De vuelta hacia el norte el panorama cambió radicalmente. De las imágenes desérticas pasamos a transitar a lo largo de la cordillera a nuestra izquierda zona donde abundan los bosques, verdes valles, lagos y arroyos que cruzaban la R40. Casi al dejar atrás el límite norte de la provincia de Santa Cruz pasamos por Perito Moreno siempre por caminos de ripio que mostraban la necesidad imperiosa que pasara una Champion, aunque eso pasaba a segundo plano ante un panorama espectacular y un cielo que solo se da en la Patagonia donde los celeste se funden con amarillos, naranjas y violáceos como salidos de la genial paleta de Van Gogh. Dos ojos no alcanzaban para grabar en nuestra retina ese paisaje inigualable, exclusivo patrimonio patagónico. Dejamos atrás Gobernador Costa, Esquel, El Bolsón y finalmente llegamos a la turística y civilizada Bariloche. Al día siguiente transitamos a ritmo de paseo por el Camino de los Siete Lagos, pasando por la ya pujante San Martín y Junín de los Andes, Zapala y de allí al final del GP en Santa Rosa, La Pampa. Como información deportiva adicional vale destacar que lo ganó “Larry” (Alberto Rodríguez Larreta), talentoso piloto, con un Torino 380W

Gracias a mi actividad pude descubrir uno de los lugares de Argentina que me ”flechó” para el resto de mi vida. A tal punto que a partir de esos días inolvidables cada vez que tuve oportunidad –y los lectores de auto test son testigos de los operativos realizados- puse proa a la Patagonia para conocer  otros lugares a derecha e izquierda de la R3 como Península Valdés, Puerto Lobos (antigua Ruta 1 que era la usada por los que traían contrabando y autos americanos desde Ushuaia ciudad libre de impuestos), Camarones, Puerto San Cruz y San Julián o tomar la ruta provincial 9 y seguir los meandros del caudaloso Rio Santa Cruz que nace en el glaciar Perito Moreno y desemboca en el Atlántico o dejar la R40 para gozar de los atardeceres en el lago Viedma, Buenos Aires cerca de Los Antiguos o Laguna del Desierto.

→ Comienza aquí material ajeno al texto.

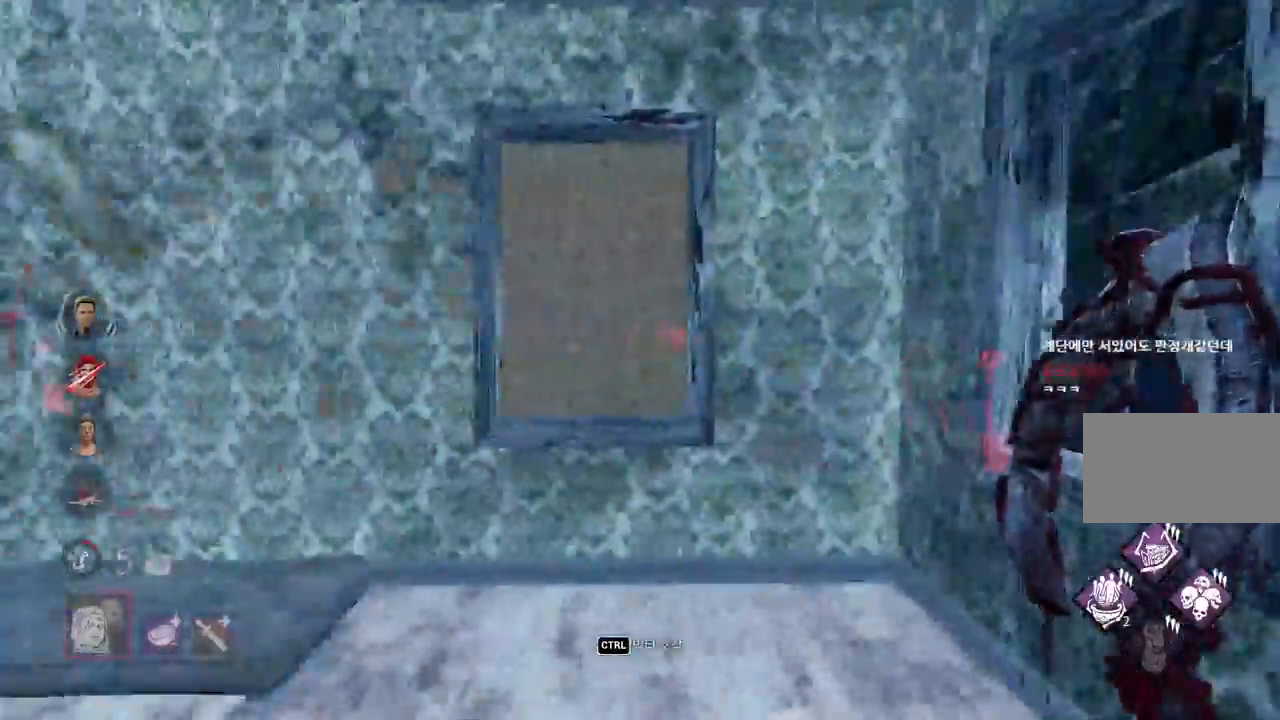
{"keys": ["w"], "mouse": [], "events": [[50, "d", "up"]]}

No podría elegir entre la Patagonia Marítima y la Cordillerana, son tan diferentes como fascinantes y seductoras, ambas transmiten un hechizo inexplicable pero real que caló profundo en mi persona  hace más de un cinco décadas y que como el canto de las sirenas me obligó a vivir ese misterioso hechizo una y otra vez.